Rubbish! There is no 'one shining light' in politics, and there never will be - but then, we know where Camoron got that idea from - a certain Mr T Blair!

And just like him, all he believes in is getting elected, at all costs.

Anonymous said...

One of the best things about being a right winger is that one doesn't have to act like a leftist. The left, demented with ideological fervour, mistakes pragmatism for betrayal. We don't.

I'll admit that Cameron is not a militant right winger. He's a practical Conservative with broadly the right instincts on most subjects. I think the hug-a-hoodie stuff was a misplaced attempt to get on top of the 'tough-on-the-causes...' agenda (not a bad idea but woefully cack-handed in execution). As for grammar schools, Cameron is right on policy but was inept politically. He (and Gove) believe in selection within schools and the right for heads to have much more control over admissions policy but not in the return of the 11+ where it doesn't operate.

The people who Osborne derided as 'uber-modernisers' are few and far between. I regard myself as a moderniser because I studied public opinion intensively and came to the conclusion that the degraded state of the Tory brand was contaminating the right and closing down options for the implementation of right wing policies.

As a vanguardist, I maintain that there is no realistic alternative route to power for the right other than through the Conservative Party. By all means support the BNP and UKIP if you want to but on the clear uunderstanding that they will never win. In order for their ideas to triumph there will need to be a party in charge that is not ideologically hostile to such ideas.
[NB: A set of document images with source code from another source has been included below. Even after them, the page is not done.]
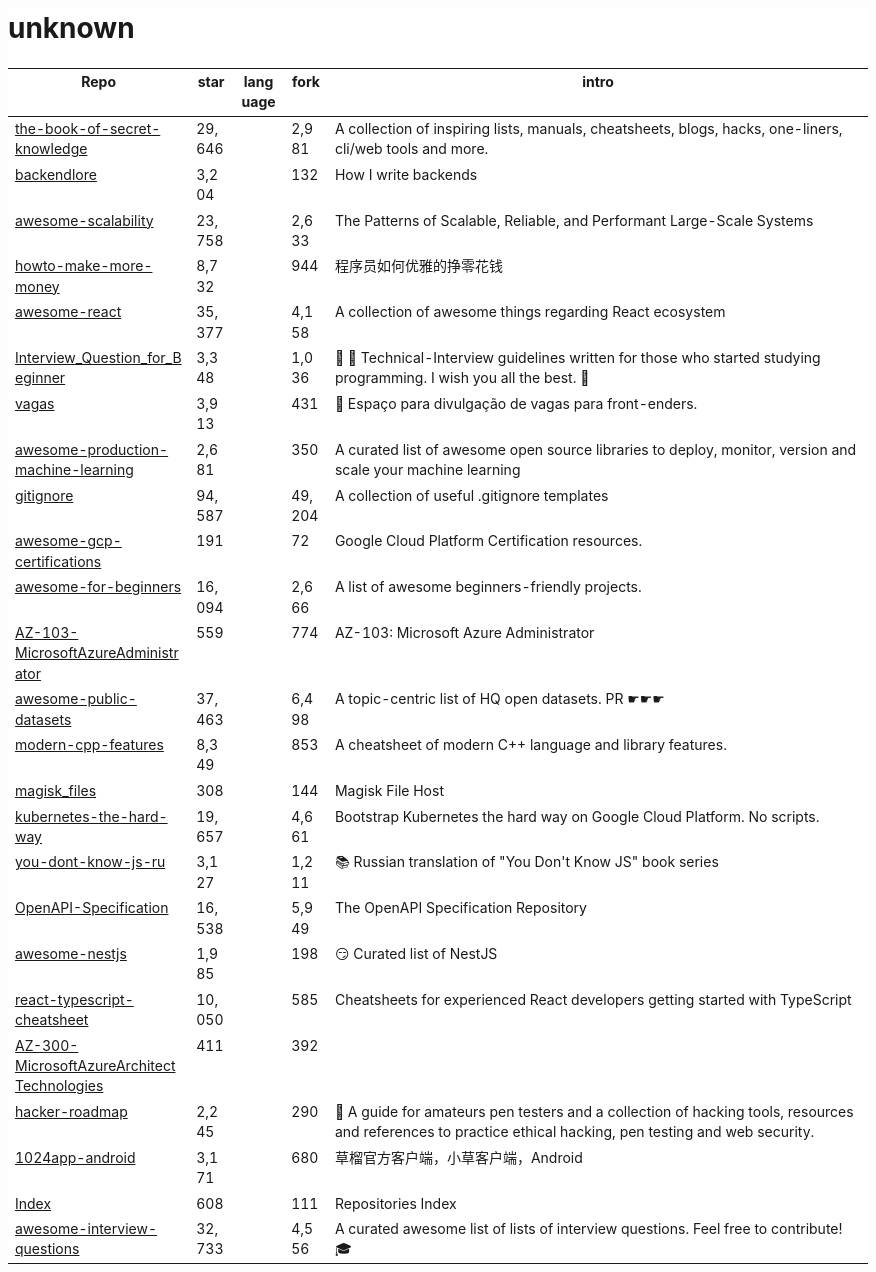 
# unknown

Repo|star|language|fork|intro
-|-|-|-|-
[the-book-of-secret-knowledge](https://github.com/trimstray/the-book-of-secret-knowledge)|29,646||2,981|A collection of inspiring lists, manuals, cheatsheets, blogs, hacks, one-liners, cli/web tools and more.
[backendlore](https://github.com/fpereiro/backendlore)|3,204||132|How I write backends
[awesome-scalability](https://github.com/binhnguyennus/awesome-scalability)|23,758||2,633|The Patterns of Scalable, Reliable, and Performant Large-Scale Systems
[howto-make-more-money](https://github.com/easychen/howto-make-more-money)|8,732||944|程序员如何优雅的挣零花钱
[awesome-react](https://github.com/enaqx/awesome-react)|35,377||4,158|A collection of awesome things regarding React ecosystem
[Interview_Question_for_Beginner](https://github.com/JaeYeopHan/Interview_Question_for_Beginner)|3,348||1,036|👦 👧 Technical-Interview guidelines written for those who started studying programming. I wish you all the best. 👾
[vagas](https://github.com/frontendbr/vagas)|3,913||431|🔬 Espaço para divulgação de vagas para front-enders.
[awesome-production-machine-learning](https://github.com/EthicalML/awesome-production-machine-learning)|2,681||350|A curated list of awesome open source libraries to deploy, monitor, version and scale your machine learning
[gitignore](https://github.com/github/gitignore)|94,587||49,204|A collection of useful .gitignore templates
[awesome-gcp-certifications](https://github.com/sathishvj/awesome-gcp-certifications)|191||72|Google Cloud Platform Certification resources.
[awesome-for-beginners](https://github.com/MunGell/awesome-for-beginners)|16,094||2,666|A list of awesome beginners-friendly projects.
[AZ-103-MicrosoftAzureAdministrator](https://github.com/MicrosoftLearning/AZ-103-MicrosoftAzureAdministrator)|559||774|AZ-103: Microsoft Azure Administrator
[awesome-public-datasets](https://github.com/awesomedata/awesome-public-datasets)|37,463||6,498|A topic-centric list of HQ open datasets. PR ☛☛☛
[modern-cpp-features](https://github.com/AnthonyCalandra/modern-cpp-features)|8,349||853|A cheatsheet of modern C++ language and library features.
[magisk_files](https://github.com/topjohnwu/magisk_files)|308||144|Magisk File Host
[kubernetes-the-hard-way](https://github.com/kelseyhightower/kubernetes-the-hard-way)|19,657||4,661|Bootstrap Kubernetes the hard way on Google Cloud Platform. No scripts.
[you-dont-know-js-ru](https://github.com/azat-io/you-dont-know-js-ru)|3,127||1,211|📚 Russian translation of "You Don't Know JS" book series
[OpenAPI-Specification](https://github.com/OAI/OpenAPI-Specification)|16,538||5,949|The OpenAPI Specification Repository
[awesome-nestjs](https://github.com/juliandavidmr/awesome-nestjs)|1,985||198|😏 Curated list of NestJS
[react-typescript-cheatsheet](https://github.com/typescript-cheatsheets/react-typescript-cheatsheet)|10,050||585|Cheatsheets for experienced React developers getting started with TypeScript
[AZ-300-MicrosoftAzureArchitectTechnologies](https://github.com/MicrosoftLearning/AZ-300-MicrosoftAzureArchitectTechnologies)|411||392|
[hacker-roadmap](https://github.com/sundowndev/hacker-roadmap)|2,245||290|📌 A guide for amateurs pen testers and a collection of hacking tools, resources and references to practice ethical hacking, pen testing and web security.
[1024app-android](https://github.com/yuuwill/1024app-android)|3,171||680|草榴官方客户端，小草客户端，Android
[Index](https://github.com/HowProgrammingWorks/Index)|608||111|Repositories Index
[awesome-interview-questions](https://github.com/MaximAbramchuck/awesome-interview-questions)|32,733||4,556|A curated awesome list of lists of interview questions. Feel free to contribute! 🎓
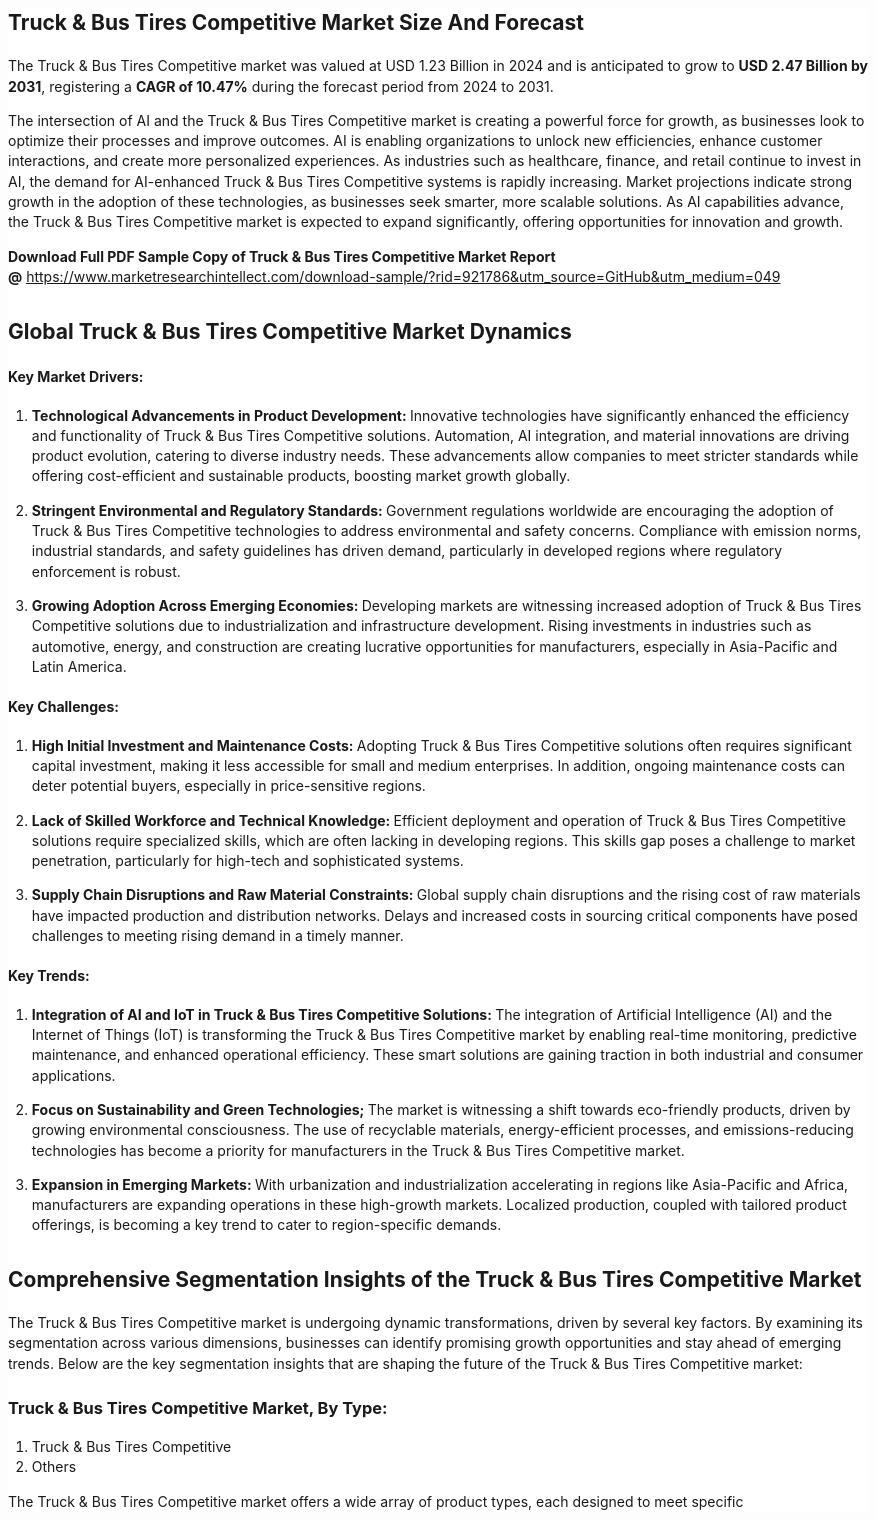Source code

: <h2>Truck & Bus Tires Competitive Market Size And Forecast</h2><p>The Truck & Bus Tires Competitive market was valued at USD 1.23 Billion in 2024 and is anticipated to grow to <strong>USD 2.47 Billion by 2031</strong>, registering a <strong>CAGR of 10.47%</strong> during the forecast period from 2024 to 2031.</p><p>The intersection of AI and the Truck & Bus Tires Competitive market is creating a powerful force for growth, as businesses look to optimize their processes and improve outcomes. AI is enabling organizations to unlock new efficiencies, enhance customer interactions, and create more personalized experiences. As industries such as healthcare, finance, and retail continue to invest in AI, the demand for AI-enhanced Truck & Bus Tires Competitive systems is rapidly increasing. Market projections indicate strong growth in the adoption of these technologies, as businesses seek smarter, more scalable solutions. As AI capabilities advance, the Truck & Bus Tires Competitive market is expected to expand significantly, offering opportunities for innovation and growth.</p><p><strong>Download Full PDF Sample Copy of Truck & Bus Tires Competitive Market Report @</strong>&nbsp;<a href="https://www.marketresearchintellect.com/download-sample/?rid=921786&amp;utm_source=GitHub&amp;utm_medium=049">https://www.marketresearchintellect.com/download-sample/?rid=921786&amp;utm_source=GitHub&amp;utm_medium=049</a></p><h2>Global Truck & Bus Tires Competitive Market Dynamics</h2><h4><strong>Key Market Drivers:</strong></h4><ol><li><p><strong>Technological Advancements in Product Development:&nbsp;</strong>Innovative technologies have significantly enhanced the efficiency and functionality of Truck & Bus Tires Competitive solutions. Automation, AI integration, and material innovations are driving product evolution, catering to diverse industry needs. These advancements allow companies to meet stricter standards while offering cost-efficient and sustainable products, boosting market growth globally.</p></li><li><p><strong>Stringent Environmental and Regulatory Standards:&nbsp;</strong>Government regulations worldwide are encouraging the adoption of Truck & Bus Tires Competitive technologies to address environmental and safety concerns. Compliance with emission norms, industrial standards, and safety guidelines has driven demand, particularly in developed regions where regulatory enforcement is robust.</p></li><li><p><strong>Growing Adoption Across Emerging Economies:&nbsp;</strong>Developing markets are witnessing increased adoption of Truck & Bus Tires Competitive solutions due to industrialization and infrastructure development. Rising investments in industries such as automotive, energy, and construction are creating lucrative opportunities for manufacturers, especially in Asia-Pacific and Latin America.</p></li></ol><h4><strong>Key Challenges:</strong></h4><ol><li><p><strong>High Initial Investment and Maintenance Costs:&nbsp;</strong>Adopting Truck & Bus Tires Competitive solutions often requires significant capital investment, making it less accessible for small and medium enterprises. In addition, ongoing maintenance costs can deter potential buyers, especially in price-sensitive regions.</p></li><li><p><strong>Lack of Skilled Workforce and Technical Knowledge:&nbsp;</strong>Efficient deployment and operation of Truck & Bus Tires Competitive solutions require specialized skills, which are often lacking in developing regions. This skills gap poses a challenge to market penetration, particularly for high-tech and sophisticated systems.</p></li><li><p><strong>Supply Chain Disruptions and Raw Material Constraints:&nbsp;</strong>Global supply chain disruptions and the rising cost of raw materials have impacted production and distribution networks. Delays and increased costs in sourcing critical components have posed challenges to meeting rising demand in a timely manner.</p></li></ol><h4><strong>Key Trends:</strong></h4><ol><li><p><strong>Integration of AI and IoT in Truck & Bus Tires Competitive Solutions:&nbsp;</strong>The integration of Artificial Intelligence (AI) and the Internet of Things (IoT) is transforming the Truck & Bus Tires Competitive market by enabling real-time monitoring, predictive maintenance, and enhanced operational efficiency. These smart solutions are gaining traction in both industrial and consumer applications.</p></li><li><p><strong>Focus on Sustainability and Green Technologies;&nbsp;</strong>The market is witnessing a shift towards eco-friendly products, driven by growing environmental consciousness. The use of recyclable materials, energy-efficient processes, and emissions-reducing technologies has become a priority for manufacturers in the Truck & Bus Tires Competitive market.</p></li><li><p><strong>Expansion in Emerging Markets:&nbsp;</strong>With urbanization and industrialization accelerating in regions like Asia-Pacific and Africa, manufacturers are expanding operations in these high-growth markets. Localized production, coupled with tailored product offerings, is becoming a key trend to cater to region-specific demands.</p></li></ol><div class="article-main__content" data-test-id="publishing-text-block"><h2>Comprehensive Segmentation Insights of the Truck & Bus Tires Competitive Market</h2><p>The Truck & Bus Tires Competitive market is undergoing dynamic transformations, driven by several key factors. By examining its segmentation across various dimensions, businesses can identify promising growth opportunities and stay ahead of emerging trends. Below are the key segmentation insights that are shaping the future of the Truck & Bus Tires Competitive market:</p><h3><strong>Truck & Bus Tires Competitive Market, By Type:<br /></strong></h3><ol><li>Truck & Bus Tires Competitive<li> Others</li></ol><p>The Truck & Bus Tires Competitive market offers a wide array of product types, each designed to meet specific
David Cameron will probaby end up as PM (that's increasingly likely given the demented behaviour of Brown) and the real action on the right will be the battle to influence him. Some are doing so from the media (Charles Moore, Matt d'Ancona). Others are doing so from the think tanks (David Green at Civitas, Anthony Browne at Policy Exchange). But most of us are working within the Conservative Party itself to select patriotic MPs and MEPs like Dan Hannan. We are also seeking to influence candidates and future leaders. For example, Zac Goldsmith's green policies might not suit everyone but his views on law and order, Europe and localism are brilliant.
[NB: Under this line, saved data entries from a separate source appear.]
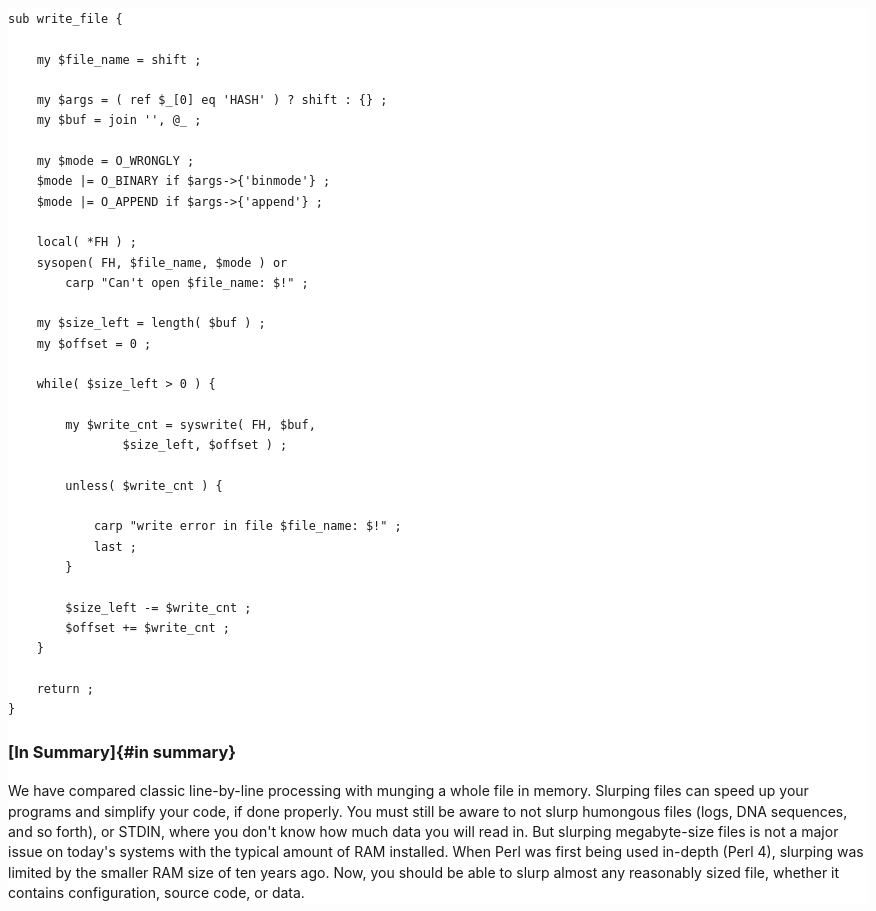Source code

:     sub write_file {

        my $file_name = shift ;

        my $args = ( ref $_[0] eq 'HASH' ) ? shift : {} ;
        my $buf = join '', @_ ;

        my $mode = O_WRONGLY ;
        $mode |= O_BINARY if $args->{'binmode'} ;
        $mode |= O_APPEND if $args->{'append'} ;

        local( *FH ) ;
        sysopen( FH, $file_name, $mode ) or
            carp "Can't open $file_name: $!" ;

        my $size_left = length( $buf ) ;
        my $offset = 0 ;

        while( $size_left > 0 ) {

            my $write_cnt = syswrite( FH, $buf,
                    $size_left, $offset ) ;

            unless( $write_cnt ) {

                carp "write error in file $file_name: $!" ;
                last ;
            }

            $size_left -= $write_cnt ;
            $offset += $write_cnt ;
        }

        return ;
    }

### [In Summary]{#in summary}

We have compared classic line-by-line processing with munging a whole
file in memory. Slurping files can speed up your programs and simplify
your code, if done properly. You must still be aware to not slurp
humongous files (logs, DNA sequences, and so forth), or STDIN, where you
don't know how much data you will read in. But slurping megabyte-size
files is not a major issue on today's systems with the typical amount of
RAM installed. When Perl was first being used in-depth (Perl 4),
slurping was limited by the smaller RAM size of ten years ago. Now, you
should be able to slurp almost any reasonably sized file, whether it
contains configuration, source code, or data.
FR, you're too talented to waste yourself on the fringe. I love this blog because it tells the truth and acts as an encyclopedia of the political and cultural war we're in but the reason I've warned you in the past to guard your identity is because you may - at some point - wish to move into the mainstream and this stuff would hang around your neck like a millstone.

The left is a dark force. To defeat it we need to be relentless, subtle and disciplined.